3. Employee Needs: Finally, it is hard to consider “going remote” without wondering what would happen to the physical office space if everyone is aligned to working from home.
Again, this will vary most based on the industry and employee preferences. A completely remote organization would benefit from lowered overhead costs, but that may not be feasible if you frequently host clients or contractors who need a temporary workspace. It is still unclear whether employee preference is to have the choice to come into the office or if they are prepared to make every aspect of their job virtual, thus making the physical office a thing of the pre-covid past.
III. Extended Payment Terms – The Ripple Effect
One of the results of business closures has been the decrease of disposable income, which have impacted front-line businesses across the board, but even more so, the group considered to be “non-essential.” With businesses continuing to open slowly throughout June, consumers are also going back to work and regaining access to the disposable income that keeps the front-line economic flywheel in motion. While this is great news, there is reason to believe that secondary service communities will not feel this immediate relief in increased throughput. For instance, in retail, many brick-and-mortar stores have been unable to turn inventory leading to shortcomings in their top-line revenue and problems with their bottom-line profitability.
In our April edition, we discussed how retailers were pushing for an extension on payment terms, and this is where we begin to see the impact of those decisions through the flow of vendors, manufacturers and suppliers.
The time it takes to normalize cash flow in the supply chain loop will be largely dependent on the variance of those term extensions and how long it takes days sales outstanding (DSO) to return to the appropriate levels of the impacted industry. The existence of these capital constraints further justifies a phased framework for bringing employees back to work.

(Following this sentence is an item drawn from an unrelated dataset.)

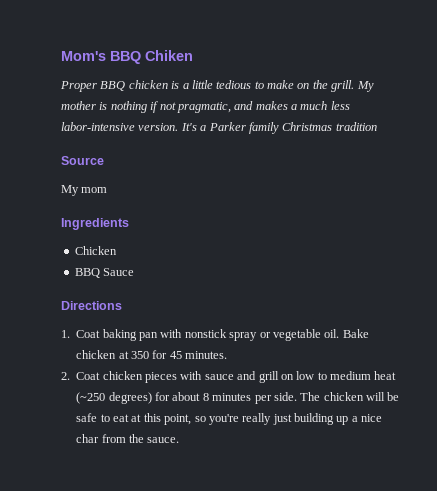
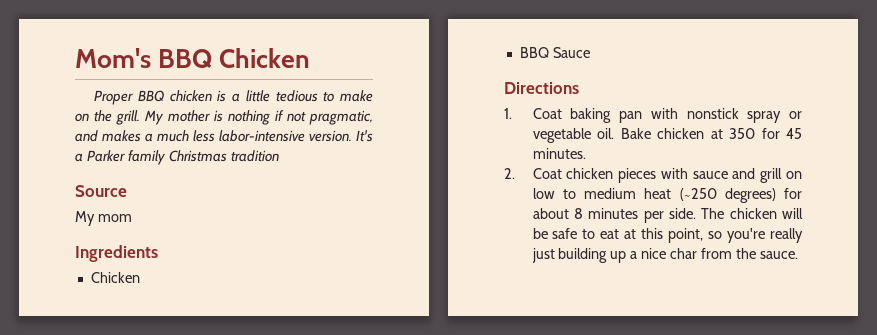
[145,50,193,61] Chiken -> [219,48,311,68] Chicken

This can be instrumental in avoiding the financial burden associated with accruing expenses that cannot be supported by current cash flow.

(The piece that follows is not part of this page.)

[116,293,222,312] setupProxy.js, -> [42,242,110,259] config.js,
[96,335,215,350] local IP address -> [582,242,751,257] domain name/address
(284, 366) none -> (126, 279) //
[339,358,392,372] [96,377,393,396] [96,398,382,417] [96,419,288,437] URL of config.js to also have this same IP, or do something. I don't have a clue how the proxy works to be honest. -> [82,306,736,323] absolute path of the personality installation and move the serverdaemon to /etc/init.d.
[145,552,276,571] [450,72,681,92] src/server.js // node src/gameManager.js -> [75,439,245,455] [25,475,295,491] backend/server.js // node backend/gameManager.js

IV. Finding Hidden Dollars for Your Business
Many entrepreneurs find themselves in a misleading circularity where they need to invest more dollars to drive additional revenue, yet to earn those investment dollars, they need to show additional added revenue. Although finding dollars to increase your research and development budget (R&D) or to support a new initiative is easier said than done, it is often necessary to stay ahead of competition, win in new markets and showcase your brand in a way that drives equity. According to an Inc. article by David Finkel, prudent vendor management is a great place to start the search for hidden available dollars.
In a world where many business processes can be outsourced, an unintended consequence can sometimes lead to having too many vendors or ‘too many cooks in the kitchen’ leading to inefficiencies and a lack in governance as opposed to a solution to your business needs.
Consolidating contracts and negotiating better pricing is a great tactic for compressing operating expenses and making your dollars go further. Many times, vendors will work with executives to reach a better price, even if it means bringing in new revenue streams for their business. One approach that businesses take is the frequent review of their contractors and implementation of project bids through an RFP process, where brands can choose solutioning paths that align to their vision and business capabilities.